Monitoring the RF Space

Going to Monitoring > Wireless > AP Statistics, you can have a 360-degree view of the AP RF status. The main metric is Channel Utilization, as seen in Figure 7-25, which corresponds to the logical airtime consumed by signals above the clear channel assessment line. This includes the AP utilization as well as other APs on the same channel and non–Wi-Fi interferers.

The transmit and receive utilization indicate how much of the airtime is used by the AP receiving or sending traffic. Therefore, subtracting the Rx/Tx utilization from the channel utilization allows you to see how much of the airtime is consumed by other devices and interferers.

Advanced RF Features

Next, we cover a number of RF-related features that allow you to tweak certain client or RF-related behaviors:

  • Band select
  • Client load balancing
  • Off-channel scan defer
  • Airtime fairness
  • Wi-Fi-6–specific features

Optimized roaming could have a place here but is discussed in greater detail in Chapter 6, “Mobility/Client Roaming.”

============

**Exercise objective**
Repeat word for word the part of the passage on monitoring the RF space starting at "Going to Monitoring >" and ending at "devices and interferers.".

Stored data:
============

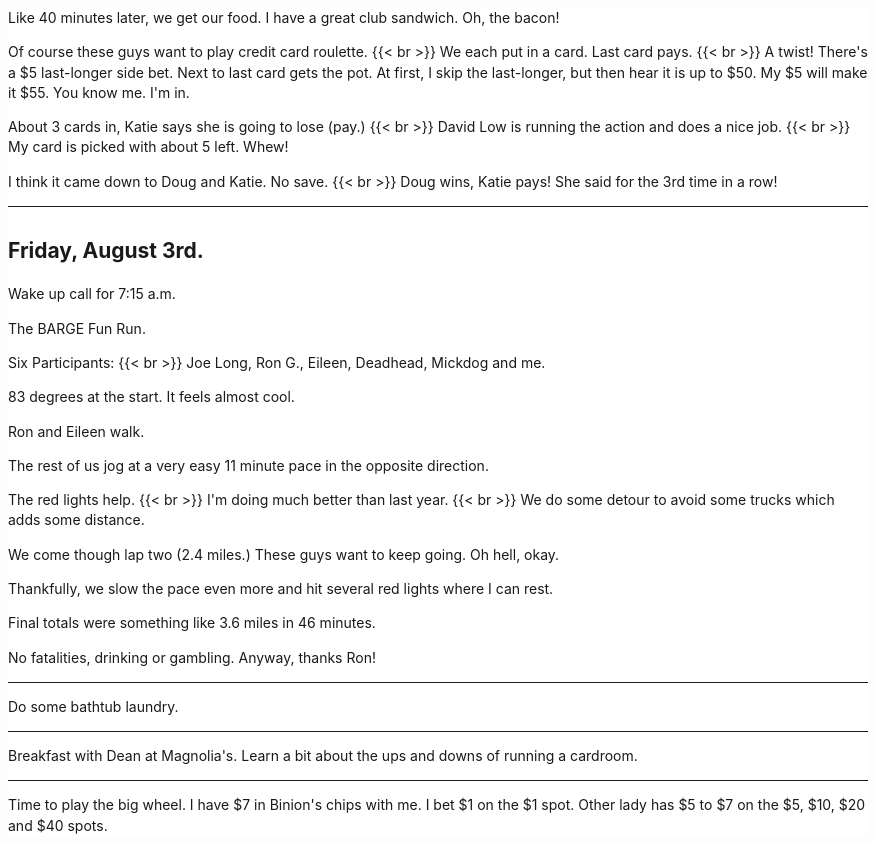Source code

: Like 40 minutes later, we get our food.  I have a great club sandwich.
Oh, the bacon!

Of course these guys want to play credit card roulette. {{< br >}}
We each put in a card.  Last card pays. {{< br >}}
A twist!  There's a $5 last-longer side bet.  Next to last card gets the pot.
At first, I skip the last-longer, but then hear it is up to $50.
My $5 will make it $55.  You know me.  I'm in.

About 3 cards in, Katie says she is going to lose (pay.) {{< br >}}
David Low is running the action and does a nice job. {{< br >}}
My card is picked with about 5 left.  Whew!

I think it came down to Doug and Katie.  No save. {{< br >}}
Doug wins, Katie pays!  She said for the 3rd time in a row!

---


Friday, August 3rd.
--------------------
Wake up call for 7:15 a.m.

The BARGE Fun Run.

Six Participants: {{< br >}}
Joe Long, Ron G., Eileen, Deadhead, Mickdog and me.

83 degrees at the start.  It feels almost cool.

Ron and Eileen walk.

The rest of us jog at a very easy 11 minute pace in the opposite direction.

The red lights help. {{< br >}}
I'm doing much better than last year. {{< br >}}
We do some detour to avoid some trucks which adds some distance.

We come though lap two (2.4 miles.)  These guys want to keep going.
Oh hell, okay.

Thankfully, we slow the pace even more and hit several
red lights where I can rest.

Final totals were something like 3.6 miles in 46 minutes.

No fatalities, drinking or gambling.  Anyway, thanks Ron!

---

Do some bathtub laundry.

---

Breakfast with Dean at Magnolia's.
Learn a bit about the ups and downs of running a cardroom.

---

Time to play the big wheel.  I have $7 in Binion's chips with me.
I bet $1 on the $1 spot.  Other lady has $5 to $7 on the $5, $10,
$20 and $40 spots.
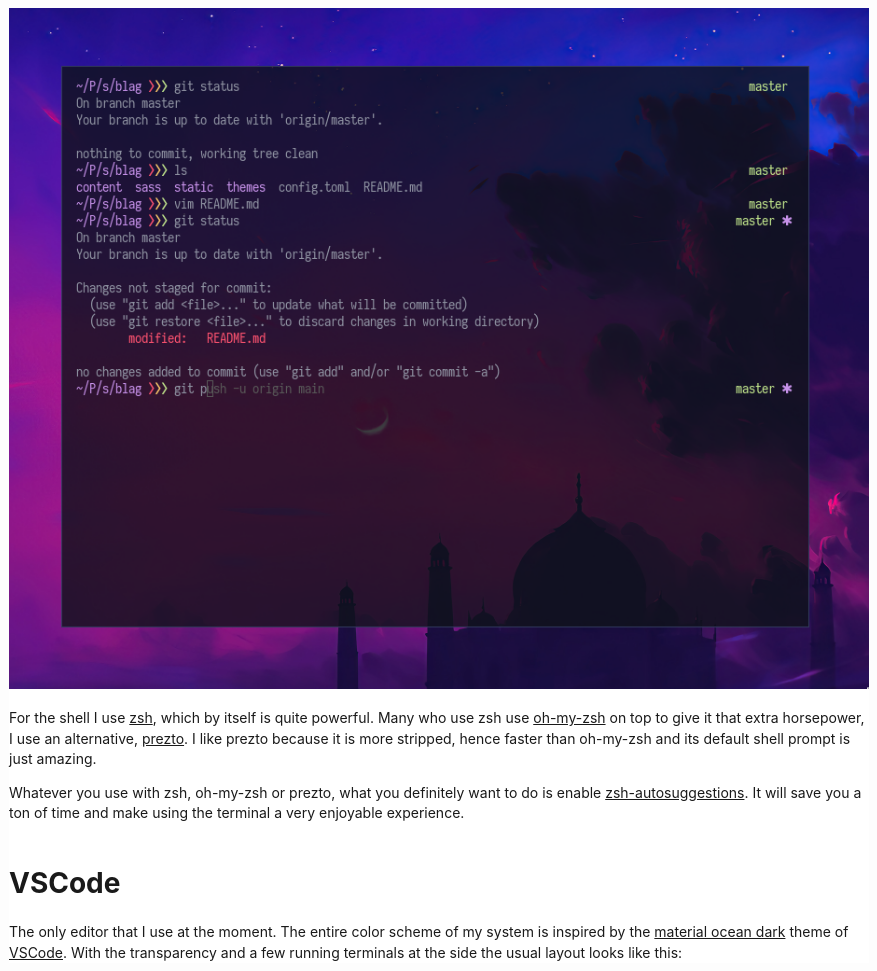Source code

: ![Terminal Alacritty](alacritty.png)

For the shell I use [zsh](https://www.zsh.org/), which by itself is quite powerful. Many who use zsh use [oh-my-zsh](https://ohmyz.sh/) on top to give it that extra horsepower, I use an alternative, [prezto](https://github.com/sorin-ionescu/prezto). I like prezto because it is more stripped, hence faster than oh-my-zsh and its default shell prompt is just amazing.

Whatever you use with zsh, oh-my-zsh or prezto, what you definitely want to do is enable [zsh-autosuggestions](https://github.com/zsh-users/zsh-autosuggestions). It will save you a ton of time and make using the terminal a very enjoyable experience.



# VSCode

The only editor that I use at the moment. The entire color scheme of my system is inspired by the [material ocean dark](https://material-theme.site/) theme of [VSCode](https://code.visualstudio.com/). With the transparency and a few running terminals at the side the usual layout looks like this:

============

**Reply to the exercise**
Going to Monitoring > Wireless > AP Statistics, you can have a 360-degree view of the AP RF status. The main metric is Channel Utilization, as seen in Figure 7-25, which corresponds to the logical airtime consumed by signals above the clear channel assessment line. This includes the AP utilization as well as other APs on the same channel and non–Wi-Fi interferers.

The transmit and receive utilization indicate how much of the airtime is used by the AP receiving or sending traffic. Therefore, subtracting the Rx/Tx utilization from the channel utilization allows you to see how much of the airtime is consumed by other devices and interferers.